In the Cell paper, led by MIT immunologist Shiv Pillai, the researchers analyzed the spleen and the lymph nodes of 11 people that died from COVID-19 and compared them with six other people who died from other reasons. The spleen and the thoracic lymph nodes did not develop the germinal centers in those who died from COVI-19.

The other study published in Current Medical Science, conducted in a similar way in the Huazhong University of Science and Technology, Wuhan, China, also found the lack of the germinal centers in the COVID-19 deaths of six patients. Yang Xiang Ping, author of that paper said: “ These two independent studies establish a profound lack of [antibody] responses in the deceased population of COVID-19 patients.”

Pillai’s team also found elevated level of a cytokine called tumour necrosis factor alpha (TNF-α) when compared with the autopsies of the other people that did not die from COVID-19. Among the heterogeneous immune responses, one widely researched and discussed aspect has been cytokine storm. The cytokines are the biochemical that signals the B cells and other immune cell types as a response to a pathogen. When a cytokine storm takes place, various kinds of cytokines are released in an overwhelming amount which causes more harm than benefits. Cytokine storms can cause severe inflammation in the lungs and contribute to serious clinical conditions.

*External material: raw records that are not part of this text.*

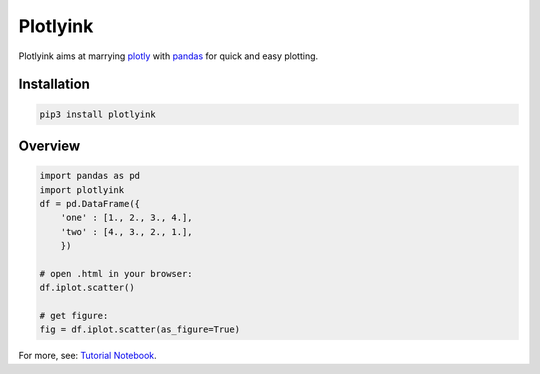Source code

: Plotlyink
=========
|build|
|pypi|
|python_versions|
|license|


.. _plotly: http://www.plot.ly
.. _pandas: http://pandas.pydata.org/

Plotlyink aims at marrying plotly_ with pandas_ for quick and easy plotting.

Installation
------------
.. code:: bash

    pip3 install plotlyink


Overview
--------
.. code:: python

    import pandas as pd
    import plotlyink
    df = pd.DataFrame({
        'one' : [1., 2., 3., 4.],
        'two' : [4., 3., 2., 1.],
        })

    # open .html in your browser:
    df.iplot.scatter()

    # get figure:
    fig = df.iplot.scatter(as_figure=True)


For more, see: `Tutorial Notebook <http://nbviewer.jupyter.org/github/gjeusel/plotlyink/blob/master/notebooks/tutorial.ipynb>`_.


.. |build| image:: https://img.shields.io/travis/gjeusel/plotlyink/master.svg
    :target: https://travis-ci.org/gjeusel/plotlyink

.. |pypi| image:: https://img.shields.io/pypi/v/plotlyink.svg
    :target: https://pypi.python.org/pypi/plotlyink

.. |python_versions| image:: https://img.shields.io/pypi/pyversions/plotlyink.svg
    :target: https://pypi.python.org/pypi/plotlyink

.. |license| image:: https://img.shields.io/github/license/gjeusel/plotlyink.svg
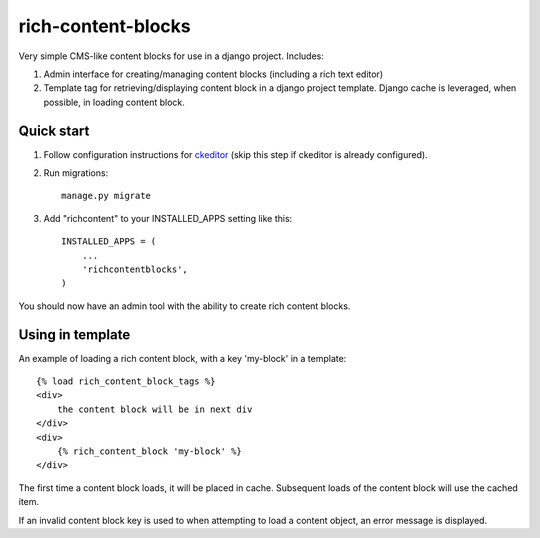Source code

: =====
rich-content-blocks
=====

Very simple CMS-like content blocks for use in a django project.  Includes:

1. Admin interface for creating/managing content blocks (including a rich text editor)

2. Template tag for retrieving/displaying content block in a django project template. Django cache is leveraged, when possible, in loading content block.

Quick start
-----------
1. Follow configuration instructions for ckeditor_ (skip this step if ckeditor is already configured).

2. Run migrations:: 

    manage.py migrate

3. Add "richcontent" to your INSTALLED_APPS setting like this::

    INSTALLED_APPS = (
        ...
        'richcontentblocks',
    )

You should now have an admin tool with the ability to create rich content blocks.

Using in template
------------------
An example of loading a rich content block, with a key 'my-block' in a template::

    {% load rich_content_block_tags %}
    <div>
        the content block will be in next div
    </div>
    <div>
        {% rich_content_block 'my-block' %}
    </div>

The first time a content block loads, it will be placed in cache. Subsequent loads of the content block will use the cached item.

If an invalid content block key is used to when attempting to load a content object, an error message is displayed.


.. _ckeditor: https://github.com/django-ckeditor/django-ckeditor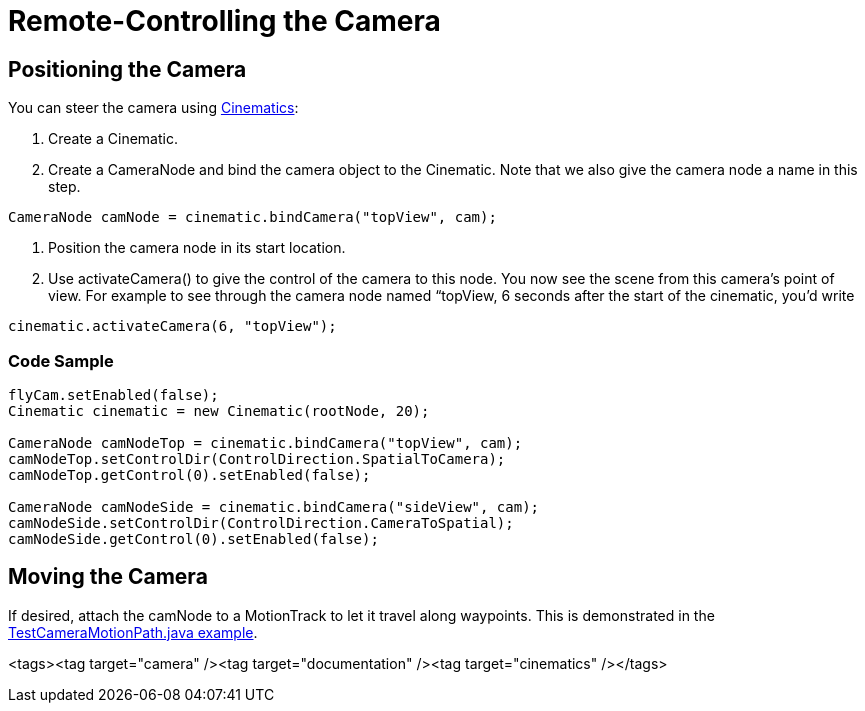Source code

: 

= Remote-Controlling the Camera


== Positioning the Camera

You can steer the camera using <<cinematics#,Cinematics>>:


.  Create a Cinematic.
.  Create a CameraNode and bind the camera object to the Cinematic. Note that we also give the camera node a name in this step. 
[source,java]

----
CameraNode camNode = cinematic.bindCamera("topView", cam);
----

.  Position the camera node in its start location.
.  Use activateCamera() to give the control of the camera to this node. You now see the scene from this camera's point of view. For example to see through the camera node named “topView, 6 seconds after the start of the cinematic, you'd write 
[source,java]

----
cinematic.activateCamera(6, "topView");
----



=== Code Sample

[source,java]

----

flyCam.setEnabled(false);
Cinematic cinematic = new Cinematic(rootNode, 20);

CameraNode camNodeTop = cinematic.bindCamera("topView", cam);
camNodeTop.setControlDir(ControlDirection.SpatialToCamera);
camNodeTop.getControl(0).setEnabled(false);

CameraNode camNodeSide = cinematic.bindCamera("sideView", cam);
camNodeSide.setControlDir(ControlDirection.CameraToSpatial);
camNodeSide.getControl(0).setEnabled(false);

----


== Moving the Camera

If desired, attach the camNode to a MotionTrack to let it travel along waypoints. This is demonstrated in the link:http://code.google.com/p/jmonkeyengine/source/browse/trunk/engine/src/test/jme3test/animation/TestCinematic.java[TestCameraMotionPath.java example].

<tags><tag target="camera" /><tag target="documentation" /><tag target="cinematics" /></tags>
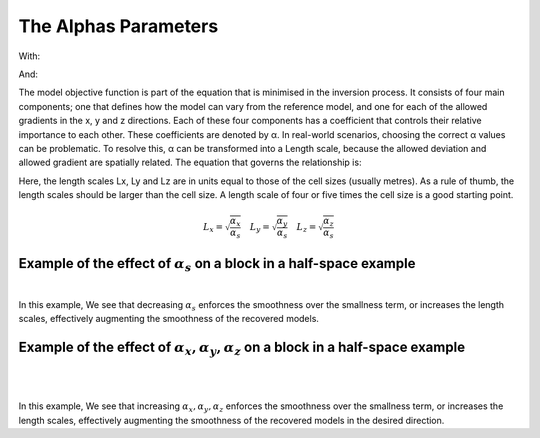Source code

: .. _AtoZalphas:

The Alphas Parameters
=====================

.. math::
    \phi_m(\mathbf{m}) = \phi_{small}(\mathbf{m}) + \phi_{smooth}(\mathbf{m})
    :label: Regularizer2

With:

.. math::
    \phi_{small}(\mathbf{m}) = \alpha_s ||W_s(\mathbf{m}-\mathbf{m}_0)||^p
    :label: Smallness2

And:

.. math::
    \phi_{smooth}(\mathbf{m}) =  \alpha_x ||W_x G_x(\mathbf{m}-\mathbf{m}_0)||^q + \alpha_y ||W_y G_y(\mathbf{m}-\mathbf{m}_0)||^q + \alpha_z ||W_z G_z(\mathbf{m}-\mathbf{m}_0)||^q
    :label: Smoothness2

The model objective function is part of the equation that is minimised in the inversion process. It consists of four main components; one that defines how the model can vary from the reference model, and one for each of the allowed gradients in the x, y and z directions. Each of these four components has a coefficient that controls their relative importance to each other. These coefficients are denoted by α.
In real-world scenarios, choosing the correct α values can be problematic. To resolve this, α can be transformed into a Length scale, because the allowed deviation and allowed gradient are spatially related. The equation that governs the relationship is:

Here, the length scales Lx, Ly and Lz are in units equal to those of the cell sizes (usually metres). As a rule of thumb, the length scales should be larger than the cell size. A length scale of four or five times the cell size is a good starting point.

.. math::
    L_x = \sqrt{\frac{\alpha_x}{\alpha_s}} \quad L_y = \sqrt{\frac{\alpha_y}{\alpha_s}} \quad L_z = \sqrt{\frac{\alpha_z}{\alpha_s}}

Example of the effect of :math:`\alpha_s` on a block in a half-space example
----------------------------------------------------------------------------


.. figure::
     ../../../images/inversionFundamentals/Inversion_Fundamentals_AlphaS_Znormal.png
    :align: right
    :figwidth: 100%

In this example, We see that decreasing :math:`\alpha_s` enforces the smoothness over the smallness term, or increases the length scales, effectively augmenting the smoothness of the recovered models.

Example of the effect of :math:`\alpha_x,\alpha_y,\alpha_z` on a block in a half-space example
-------------------------------------------------------------------------------------------------


.. figure::
     ../../../images/inversionFundamentals/invFund_alpha_x_y_Znormal.png
    :align: right
    :figwidth: 100%

.. figure::
     ../../../images/inversionFundamentals/invFund_alpha_z_Ynormal.png
    :align: right
    :figwidth: 100%

In this example, We see that increasing :math:`\alpha_x,\alpha_y,\alpha_z` enforces the smoothness over the smallness term, or increases the length scales, effectively augmenting the smoothness of the recovered models in the desired direction.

Pillai’s team also found that a type of T cell is also lacking in the autopsied patients, which plays an important role in the formation of the germinal centers. They propose that the excessive secretion of cytokine TNF α blocks the process.

Yang also thinks that cytokine storm might be related to the lack of the germinal centers. He said, “ The defect of [the antibody] responses may somehow be linked with the enhanced inflammation, which needs further investigations.”

These findings could also help vaccine developers. Ultimately, vaccines are aimed to elicit a durable immune response against a pathogen. The cytokine storm and its relation to the absence of germinal centers, however, need further detail investigations.